--- Supplied entries ---
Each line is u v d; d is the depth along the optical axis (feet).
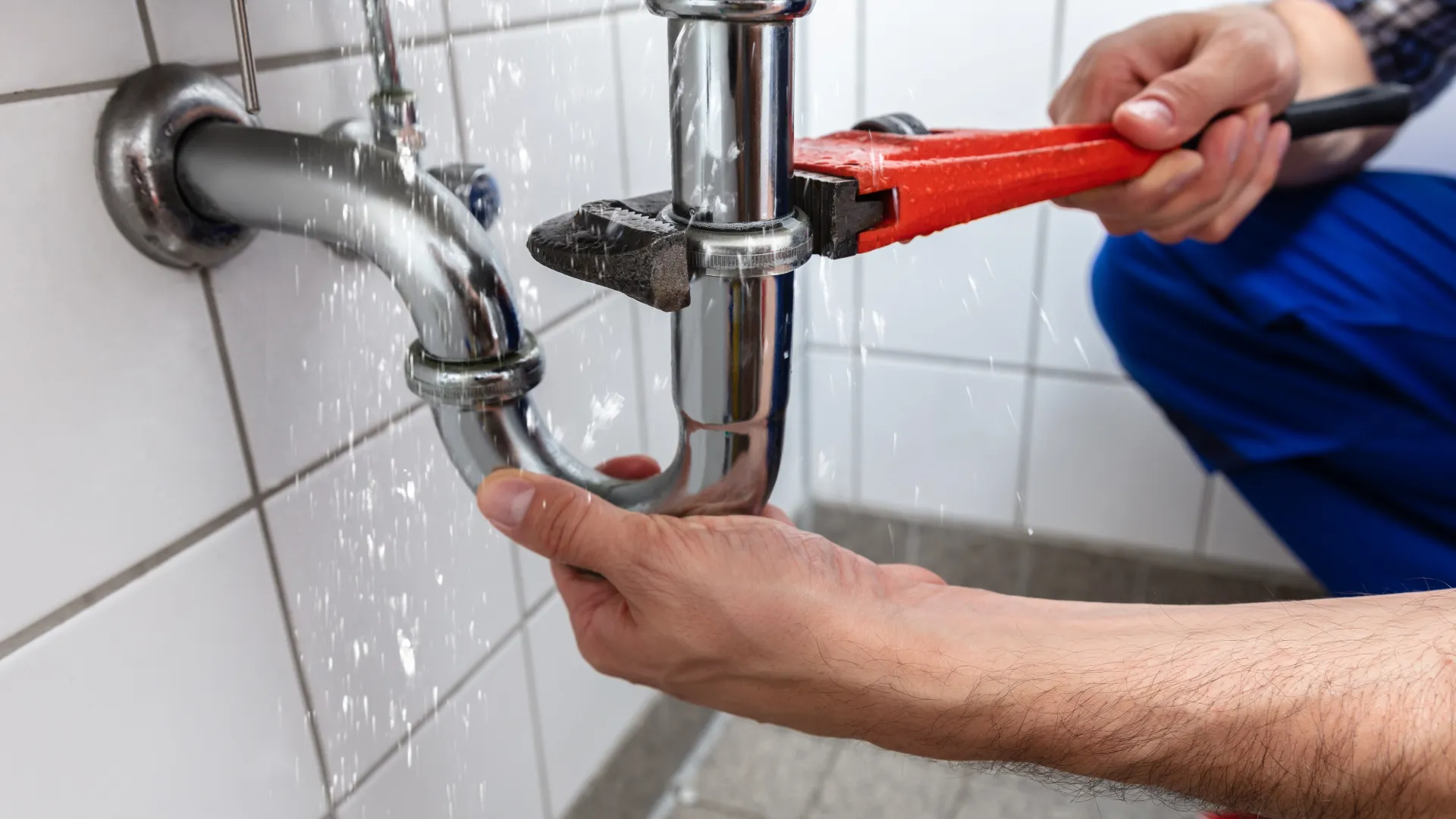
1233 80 1.71
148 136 0.97
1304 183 2.47
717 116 0.83
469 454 1.07
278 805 1.33
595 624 1.27
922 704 1.15
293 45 1.17
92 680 1.04
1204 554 3.17
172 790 1.15
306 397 1.27
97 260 0.98
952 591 1.33
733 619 1.13
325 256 1.27
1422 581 2.28
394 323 1.43
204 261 1.07
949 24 2.87
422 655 1.60
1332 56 2.39
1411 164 2.57
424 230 0.91
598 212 0.90
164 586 1.11
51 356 0.95
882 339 3.32
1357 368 2.27
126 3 0.97
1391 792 0.99
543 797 2.10
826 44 3.02
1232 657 1.09
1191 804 1.16
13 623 0.95
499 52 1.55
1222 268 2.46
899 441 3.44
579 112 1.80
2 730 0.95
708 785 2.77
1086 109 2.03
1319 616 1.14
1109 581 3.28
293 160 0.94
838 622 1.15
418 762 1.64
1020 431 3.26
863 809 2.68
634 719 2.49
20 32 0.88
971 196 1.14
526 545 1.10
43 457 0.96
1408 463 2.26
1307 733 1.02
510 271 1.65
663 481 1.11
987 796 2.71
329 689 1.40
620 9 1.88
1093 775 1.14
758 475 1.06
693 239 0.86
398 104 1.13
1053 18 2.77
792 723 1.30
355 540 1.40
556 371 1.85
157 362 1.06
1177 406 2.65
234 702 1.23
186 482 1.11
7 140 0.89
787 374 0.98
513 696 1.91
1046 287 3.05
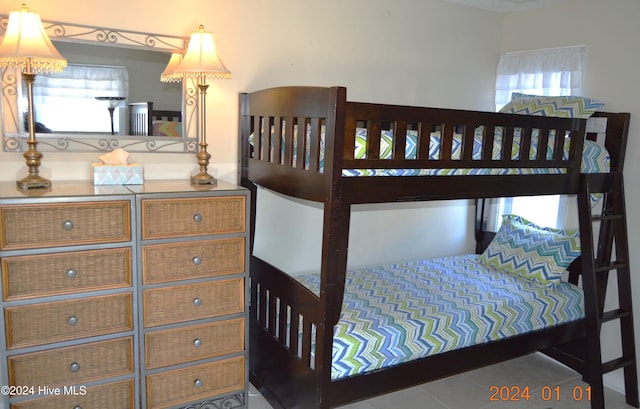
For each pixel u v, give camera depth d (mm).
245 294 2418
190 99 2645
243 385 2498
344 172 2023
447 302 2664
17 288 1937
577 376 3221
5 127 2260
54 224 1963
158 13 2494
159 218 2166
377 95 3262
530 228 3424
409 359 2326
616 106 3055
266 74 2834
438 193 2193
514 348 2674
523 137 2418
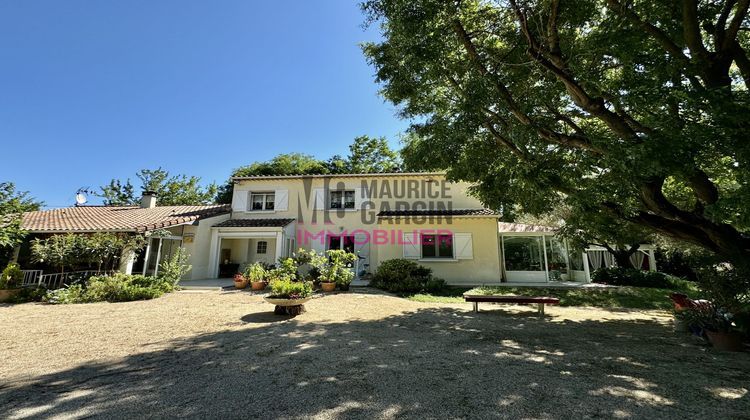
---
__What this task involves__.
Output every entry above exactly as written, but omit the pictures.

__Finished task__.
Each line is u v d; d is the depth along the optical axis (feet).
1233 80 1.71
148 136 0.97
1304 183 2.47
717 116 0.83
469 454 1.07
278 805 1.33
595 624 1.27
922 704 1.15
293 45 1.17
92 680 1.04
1204 554 3.17
172 790 1.15
306 397 1.27
97 260 0.98
952 591 1.33
733 619 1.13
325 256 1.27
1422 581 2.28
394 323 1.43
204 261 1.07
949 24 2.87
422 655 1.60
1332 56 2.39
1411 164 2.57
424 230 0.91
598 212 0.90
164 586 1.11
51 356 0.95
882 339 3.32
1357 368 2.27
126 3 0.97
1391 792 0.99
543 797 2.10
826 44 3.02
1232 657 1.09
1191 804 1.16
13 623 0.95
499 52 1.55
1222 268 2.46
899 441 3.44
579 112 1.80
2 730 0.95
708 785 2.77
1086 109 2.03
1319 616 1.14
1109 581 3.28
293 160 0.94
838 622 1.15
418 762 1.64
1020 431 3.26
863 809 2.68
634 719 2.49
20 32 0.88
971 196 1.14
526 545 1.10
43 457 0.96
1408 463 2.26
1307 733 1.02
510 271 1.65
663 481 1.11
987 796 2.71
329 689 1.40
620 9 1.88
1093 775 1.14
758 475 1.06
693 239 0.86
398 104 1.13
1053 18 2.77
792 723 1.30
355 540 1.40
556 371 1.85
157 362 1.06
1177 406 2.65
234 702 1.23
186 482 1.11
7 140 0.89
787 374 0.98
513 696 1.91
1046 287 3.05
For each pixel u v, give camera depth d (mm).
245 294 2418
190 99 2645
243 385 2498
344 172 2023
447 302 2664
17 288 1937
577 376 3221
5 127 2260
54 224 1963
158 13 2494
159 218 2166
377 95 3262
530 228 3424
409 359 2326
616 106 3055
266 74 2834
438 193 2193
514 348 2674
523 137 2418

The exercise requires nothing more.